WORK ITEM: From the entries below, copy every line that has the word "labels".

::::

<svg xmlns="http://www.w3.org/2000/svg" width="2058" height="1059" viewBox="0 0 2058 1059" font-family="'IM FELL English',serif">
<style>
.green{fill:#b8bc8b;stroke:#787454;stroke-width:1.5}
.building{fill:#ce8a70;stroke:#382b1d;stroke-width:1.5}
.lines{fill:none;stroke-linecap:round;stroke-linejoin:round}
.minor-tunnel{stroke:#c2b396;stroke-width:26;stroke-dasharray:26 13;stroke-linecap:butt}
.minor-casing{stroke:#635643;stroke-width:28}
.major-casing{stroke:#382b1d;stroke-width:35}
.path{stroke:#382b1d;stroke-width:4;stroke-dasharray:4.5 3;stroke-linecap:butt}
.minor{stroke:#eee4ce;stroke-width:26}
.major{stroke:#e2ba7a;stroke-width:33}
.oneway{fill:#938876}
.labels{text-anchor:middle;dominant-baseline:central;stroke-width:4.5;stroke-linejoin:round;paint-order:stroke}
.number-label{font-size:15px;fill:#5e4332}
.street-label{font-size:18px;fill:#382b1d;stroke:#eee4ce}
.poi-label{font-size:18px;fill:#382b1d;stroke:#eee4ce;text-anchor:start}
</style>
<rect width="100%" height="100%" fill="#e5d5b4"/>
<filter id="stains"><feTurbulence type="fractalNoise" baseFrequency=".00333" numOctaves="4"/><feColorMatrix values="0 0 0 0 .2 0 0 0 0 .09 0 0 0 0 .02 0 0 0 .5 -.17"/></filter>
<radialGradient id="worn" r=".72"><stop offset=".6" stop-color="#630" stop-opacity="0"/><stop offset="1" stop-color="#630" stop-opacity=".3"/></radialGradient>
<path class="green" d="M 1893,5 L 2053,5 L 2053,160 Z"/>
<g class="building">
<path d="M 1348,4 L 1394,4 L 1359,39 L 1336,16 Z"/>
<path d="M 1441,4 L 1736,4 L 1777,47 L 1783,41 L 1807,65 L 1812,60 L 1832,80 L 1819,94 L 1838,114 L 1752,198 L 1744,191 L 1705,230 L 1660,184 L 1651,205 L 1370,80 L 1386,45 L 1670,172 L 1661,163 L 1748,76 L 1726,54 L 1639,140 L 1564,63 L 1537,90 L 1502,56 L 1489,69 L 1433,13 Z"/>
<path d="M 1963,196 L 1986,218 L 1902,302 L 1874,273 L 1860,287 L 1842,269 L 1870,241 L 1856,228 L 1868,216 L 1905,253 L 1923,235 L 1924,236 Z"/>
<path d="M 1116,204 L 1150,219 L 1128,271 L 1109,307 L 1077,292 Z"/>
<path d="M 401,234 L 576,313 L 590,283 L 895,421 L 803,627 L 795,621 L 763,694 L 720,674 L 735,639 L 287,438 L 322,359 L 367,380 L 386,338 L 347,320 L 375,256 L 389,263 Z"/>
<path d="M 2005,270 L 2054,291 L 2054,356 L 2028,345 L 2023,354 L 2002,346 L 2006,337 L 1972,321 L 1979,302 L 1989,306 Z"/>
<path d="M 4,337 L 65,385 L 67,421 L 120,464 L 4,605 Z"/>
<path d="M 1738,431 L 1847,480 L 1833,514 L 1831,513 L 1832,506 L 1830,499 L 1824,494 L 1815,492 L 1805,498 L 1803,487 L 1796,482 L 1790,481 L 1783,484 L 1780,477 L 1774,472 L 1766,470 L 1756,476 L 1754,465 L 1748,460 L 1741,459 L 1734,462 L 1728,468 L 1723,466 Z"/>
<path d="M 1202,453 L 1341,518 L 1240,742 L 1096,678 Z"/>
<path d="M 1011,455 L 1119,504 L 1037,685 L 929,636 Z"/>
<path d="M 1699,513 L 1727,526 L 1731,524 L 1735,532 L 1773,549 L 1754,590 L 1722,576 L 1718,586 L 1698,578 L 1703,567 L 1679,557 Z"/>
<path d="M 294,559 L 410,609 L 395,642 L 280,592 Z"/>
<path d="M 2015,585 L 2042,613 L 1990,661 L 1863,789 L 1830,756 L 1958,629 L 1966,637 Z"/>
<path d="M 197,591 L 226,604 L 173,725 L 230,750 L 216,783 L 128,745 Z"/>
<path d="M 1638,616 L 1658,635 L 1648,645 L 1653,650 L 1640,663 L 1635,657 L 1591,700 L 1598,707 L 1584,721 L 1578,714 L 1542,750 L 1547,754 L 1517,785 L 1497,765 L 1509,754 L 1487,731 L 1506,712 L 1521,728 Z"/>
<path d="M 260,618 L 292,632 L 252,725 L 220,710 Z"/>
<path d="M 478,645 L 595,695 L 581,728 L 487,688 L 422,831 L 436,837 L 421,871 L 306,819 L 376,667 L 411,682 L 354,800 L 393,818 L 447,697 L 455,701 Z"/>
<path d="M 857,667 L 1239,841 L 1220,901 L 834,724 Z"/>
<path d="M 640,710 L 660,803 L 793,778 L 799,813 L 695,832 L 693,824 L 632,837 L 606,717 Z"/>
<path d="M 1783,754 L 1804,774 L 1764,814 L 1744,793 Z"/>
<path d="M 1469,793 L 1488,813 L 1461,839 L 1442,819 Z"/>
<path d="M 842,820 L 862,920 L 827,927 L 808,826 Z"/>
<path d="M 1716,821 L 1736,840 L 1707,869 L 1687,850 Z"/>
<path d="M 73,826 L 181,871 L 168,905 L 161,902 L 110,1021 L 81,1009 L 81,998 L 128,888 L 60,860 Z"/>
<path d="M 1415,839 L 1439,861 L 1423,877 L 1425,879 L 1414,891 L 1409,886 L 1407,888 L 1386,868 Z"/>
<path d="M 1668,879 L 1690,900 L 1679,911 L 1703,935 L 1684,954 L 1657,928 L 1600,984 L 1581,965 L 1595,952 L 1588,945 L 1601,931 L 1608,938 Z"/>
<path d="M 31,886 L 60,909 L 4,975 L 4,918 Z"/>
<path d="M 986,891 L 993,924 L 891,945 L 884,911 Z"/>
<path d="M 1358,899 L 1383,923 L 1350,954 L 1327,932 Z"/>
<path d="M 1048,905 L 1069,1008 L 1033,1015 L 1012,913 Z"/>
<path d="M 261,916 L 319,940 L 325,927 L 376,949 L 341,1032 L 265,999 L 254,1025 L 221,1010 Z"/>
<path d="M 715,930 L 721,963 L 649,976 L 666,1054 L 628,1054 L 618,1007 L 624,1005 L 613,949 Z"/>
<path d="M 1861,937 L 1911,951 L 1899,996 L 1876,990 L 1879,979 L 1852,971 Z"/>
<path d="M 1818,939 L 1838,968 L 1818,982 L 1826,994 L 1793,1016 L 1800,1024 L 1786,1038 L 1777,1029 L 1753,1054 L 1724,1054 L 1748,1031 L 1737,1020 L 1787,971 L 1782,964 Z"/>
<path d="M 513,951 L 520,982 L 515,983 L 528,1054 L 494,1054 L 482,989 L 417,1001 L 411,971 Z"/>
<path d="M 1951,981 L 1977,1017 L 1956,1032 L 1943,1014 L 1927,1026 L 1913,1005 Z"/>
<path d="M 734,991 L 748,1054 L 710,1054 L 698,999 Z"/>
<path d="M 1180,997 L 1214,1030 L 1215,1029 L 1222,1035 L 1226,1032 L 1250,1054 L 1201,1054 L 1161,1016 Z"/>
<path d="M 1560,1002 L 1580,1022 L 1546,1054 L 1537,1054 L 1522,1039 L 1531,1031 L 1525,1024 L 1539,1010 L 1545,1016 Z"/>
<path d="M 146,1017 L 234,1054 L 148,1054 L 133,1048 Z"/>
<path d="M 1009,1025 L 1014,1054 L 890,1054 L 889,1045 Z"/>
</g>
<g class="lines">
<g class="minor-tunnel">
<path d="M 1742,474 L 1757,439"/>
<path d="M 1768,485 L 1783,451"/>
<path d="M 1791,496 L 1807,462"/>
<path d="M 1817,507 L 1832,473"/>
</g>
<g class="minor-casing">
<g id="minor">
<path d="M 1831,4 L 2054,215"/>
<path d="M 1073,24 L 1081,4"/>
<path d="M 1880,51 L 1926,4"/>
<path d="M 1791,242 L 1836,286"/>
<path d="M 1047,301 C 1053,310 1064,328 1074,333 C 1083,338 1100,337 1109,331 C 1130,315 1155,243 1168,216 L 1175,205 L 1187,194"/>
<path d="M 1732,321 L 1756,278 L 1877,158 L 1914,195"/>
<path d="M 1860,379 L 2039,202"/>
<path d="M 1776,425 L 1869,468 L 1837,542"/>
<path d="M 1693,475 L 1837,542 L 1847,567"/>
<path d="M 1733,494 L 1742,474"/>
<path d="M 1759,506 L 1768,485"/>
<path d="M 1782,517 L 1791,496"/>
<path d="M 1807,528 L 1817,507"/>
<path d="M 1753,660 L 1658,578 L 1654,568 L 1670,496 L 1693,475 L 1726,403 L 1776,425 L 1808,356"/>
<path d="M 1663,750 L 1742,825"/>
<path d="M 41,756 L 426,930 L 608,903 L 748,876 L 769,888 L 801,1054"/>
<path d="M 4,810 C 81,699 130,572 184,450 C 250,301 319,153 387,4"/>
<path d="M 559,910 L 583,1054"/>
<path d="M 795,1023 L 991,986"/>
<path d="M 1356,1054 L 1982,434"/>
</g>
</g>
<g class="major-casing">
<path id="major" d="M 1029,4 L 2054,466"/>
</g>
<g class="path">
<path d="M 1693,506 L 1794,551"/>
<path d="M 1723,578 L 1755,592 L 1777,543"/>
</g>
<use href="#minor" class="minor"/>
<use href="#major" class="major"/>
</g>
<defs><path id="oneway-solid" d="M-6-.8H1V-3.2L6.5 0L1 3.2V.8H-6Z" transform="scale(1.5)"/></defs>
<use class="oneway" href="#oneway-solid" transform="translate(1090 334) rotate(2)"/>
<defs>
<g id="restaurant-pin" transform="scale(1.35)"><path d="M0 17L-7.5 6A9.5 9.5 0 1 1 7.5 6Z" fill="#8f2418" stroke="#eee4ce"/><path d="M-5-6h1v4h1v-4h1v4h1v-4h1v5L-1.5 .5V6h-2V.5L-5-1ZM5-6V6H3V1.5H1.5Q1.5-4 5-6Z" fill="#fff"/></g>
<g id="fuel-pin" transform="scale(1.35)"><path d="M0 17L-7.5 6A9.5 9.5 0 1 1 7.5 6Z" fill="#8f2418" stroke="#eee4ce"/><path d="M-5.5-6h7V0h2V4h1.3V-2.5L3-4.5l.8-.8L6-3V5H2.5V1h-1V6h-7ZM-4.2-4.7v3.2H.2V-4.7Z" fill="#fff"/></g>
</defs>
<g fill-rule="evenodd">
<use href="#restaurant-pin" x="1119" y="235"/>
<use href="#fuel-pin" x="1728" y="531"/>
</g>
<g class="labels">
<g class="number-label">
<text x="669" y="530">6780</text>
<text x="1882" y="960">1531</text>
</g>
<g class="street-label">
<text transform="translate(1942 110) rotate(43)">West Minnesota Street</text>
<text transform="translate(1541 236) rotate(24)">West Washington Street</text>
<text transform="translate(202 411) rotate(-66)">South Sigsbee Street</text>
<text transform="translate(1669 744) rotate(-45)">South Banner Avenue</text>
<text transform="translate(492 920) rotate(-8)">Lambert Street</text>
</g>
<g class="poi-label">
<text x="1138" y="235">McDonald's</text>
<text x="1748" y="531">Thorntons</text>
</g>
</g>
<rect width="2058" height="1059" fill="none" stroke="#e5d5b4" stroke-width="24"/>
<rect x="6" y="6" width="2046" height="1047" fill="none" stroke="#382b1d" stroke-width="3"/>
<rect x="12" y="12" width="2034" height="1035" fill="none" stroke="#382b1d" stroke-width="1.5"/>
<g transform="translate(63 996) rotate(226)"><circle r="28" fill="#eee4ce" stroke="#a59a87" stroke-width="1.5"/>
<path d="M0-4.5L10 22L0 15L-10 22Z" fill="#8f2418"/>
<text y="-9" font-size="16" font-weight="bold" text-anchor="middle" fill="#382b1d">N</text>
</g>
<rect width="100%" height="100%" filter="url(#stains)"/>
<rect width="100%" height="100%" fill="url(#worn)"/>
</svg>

::::

COMPLETED EXERCISE:
.labels{text-anchor:middle;dominant-baseline:central;stroke-width:4.5;stroke-linejoin:round;paint-order:stroke}
<g class="labels">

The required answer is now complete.